TASK DATA Start Marker
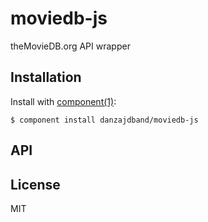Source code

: 
# moviedb-js

  theMovieDB.org API wrapper

## Installation

  Install with [component(1)](http://component.io):

    $ component install danzajdband/moviedb-js

## API



## License

  MIT
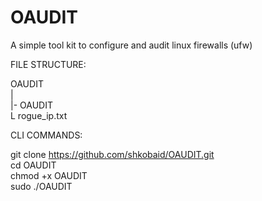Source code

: # OAUDIT
A simple tool kit to configure and audit linux firewalls (ufw)

FILE STRUCTURE: 
  
OAUDIT   
|  
|- OAUDIT   
L rogue_ip.txt

CLI COMMANDS:  
  
git clone https://github.com/shkobaid/OAUDIT.git  
cd OAUDIT  
chmod +x OAUDIT    
sudo ./OAUDIT   
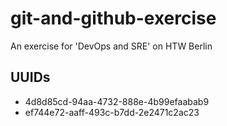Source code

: # git-and-github-exercise

An exercise for 'DevOps and SRE' on HTW Berlin

## UUIDs

- 4d8d85cd-94aa-4732-888e-4b99efaabab9
- ef744e72-aaff-493c-b7dd-2e2471c2ac23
TASK DATA End Marker
Print each entry above verbatim, pictures left out.

Source code

: 
# moviedb-js

  theMovieDB.org API wrapper

## Installation

  Install with [component(1)](http://component.io):

    $ component install danzajdband/moviedb-js

## API



## License

  MIT
Source code

: # OAUDIT
A simple tool kit to configure and audit linux firewalls (ufw)

FILE STRUCTURE: 
  
OAUDIT   
|  
|- OAUDIT   
L rogue_ip.txt

CLI COMMANDS:  
  
git clone https://github.com/shkobaid/OAUDIT.git  
cd OAUDIT  
chmod +x OAUDIT    
sudo ./OAUDIT   
Source code

: # git-and-github-exercise

An exercise for 'DevOps and SRE' on HTW Berlin

## UUIDs

- 4d8d85cd-94aa-4732-888e-4b99efaabab9
- ef744e72-aaff-493c-b7dd-2e2471c2ac23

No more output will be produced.